# Find tension force on 2 boxes on a ramp

1. Feb 29, 2016

### Johnson1704

1. The problem statement, all variables and given/known data
You are lowering two boxes, one on top of the other, down the ramp shown in the figure (Figure 1) by pulling on a rope parallel to the surface of the ramp. Both boxes move together at a constant speed of 19.0 cm/s . The coefficient of kinetic friction between the ramp and the lower box is 0.457, and the coefficient of static friction between the two boxes is 0.818.

2. Questions

A What force do you need to exert to accomplish this?
B What is the magnitude of the friction force on the upper box?

3. Relevant equations

X forces: Fpull - Ffr - Fg*sin(theta) = 0
Y forces: Fn - Fg*cos(theta) = 0
Ffr = mu_k * Fn

3. The attempt at a solution (A)
I found theta to be 27.76
Ffr = mu_k * [Fg*cos(theta)]
Ffr = 317.0513 N
Fpull = Ffr + Fg*sin(theta) = 6782.214 N

The solutions i've seen on this forum say to use -Fgsin(theta) but i don't see why it would be negative.

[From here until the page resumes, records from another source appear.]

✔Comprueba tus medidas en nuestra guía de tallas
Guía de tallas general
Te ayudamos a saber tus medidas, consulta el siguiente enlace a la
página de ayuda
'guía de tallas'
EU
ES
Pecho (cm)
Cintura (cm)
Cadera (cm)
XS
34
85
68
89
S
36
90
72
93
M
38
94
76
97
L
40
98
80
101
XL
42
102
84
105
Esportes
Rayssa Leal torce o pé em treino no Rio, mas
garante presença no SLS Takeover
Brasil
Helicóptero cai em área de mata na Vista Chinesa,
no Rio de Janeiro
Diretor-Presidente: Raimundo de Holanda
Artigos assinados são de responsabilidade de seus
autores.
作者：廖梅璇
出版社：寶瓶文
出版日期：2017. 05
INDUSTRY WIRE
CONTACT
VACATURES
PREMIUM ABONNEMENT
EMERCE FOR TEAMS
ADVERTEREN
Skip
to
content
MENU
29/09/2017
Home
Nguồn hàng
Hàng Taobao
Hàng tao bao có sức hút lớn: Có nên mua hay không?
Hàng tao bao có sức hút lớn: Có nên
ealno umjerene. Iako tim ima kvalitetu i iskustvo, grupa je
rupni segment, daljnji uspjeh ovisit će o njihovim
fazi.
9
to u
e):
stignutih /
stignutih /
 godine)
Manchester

I've checked my work so many times

Last edited: Feb 29, 2016
2. Feb 29, 2016

### Johnson1704

bump

3. Feb 29, 2016

### Johnson1704

please brahs, it's been a solid 2 hours i've been on this problem

4. Feb 29, 2016

### PhanthomJay

in what direction is:
the force of the pull on the boxes?
the force of the gravity component acting parallel to the plane?
the direction of motion of the boxes?
the direction of the friction force?

Show how you are arriving at these numbers step by step.

5. Feb 29, 2016

### haruspex

You did not attach the figure, so you need to describe the set up in more detail. "Lowering" suggests you are pulling up the ramp, parallel to it perhaps, to prevent the boxes accelerating down. Or maybe the rope is vertical?
You say you found the slope to be 27.76 degrees - based on what?

6. Mar 8, 2016

### Johnson1704

I figured it out about 30 mins after I posted and deleted the attachment and was gonna delete the post but couldn't figure it out. Thanks though!!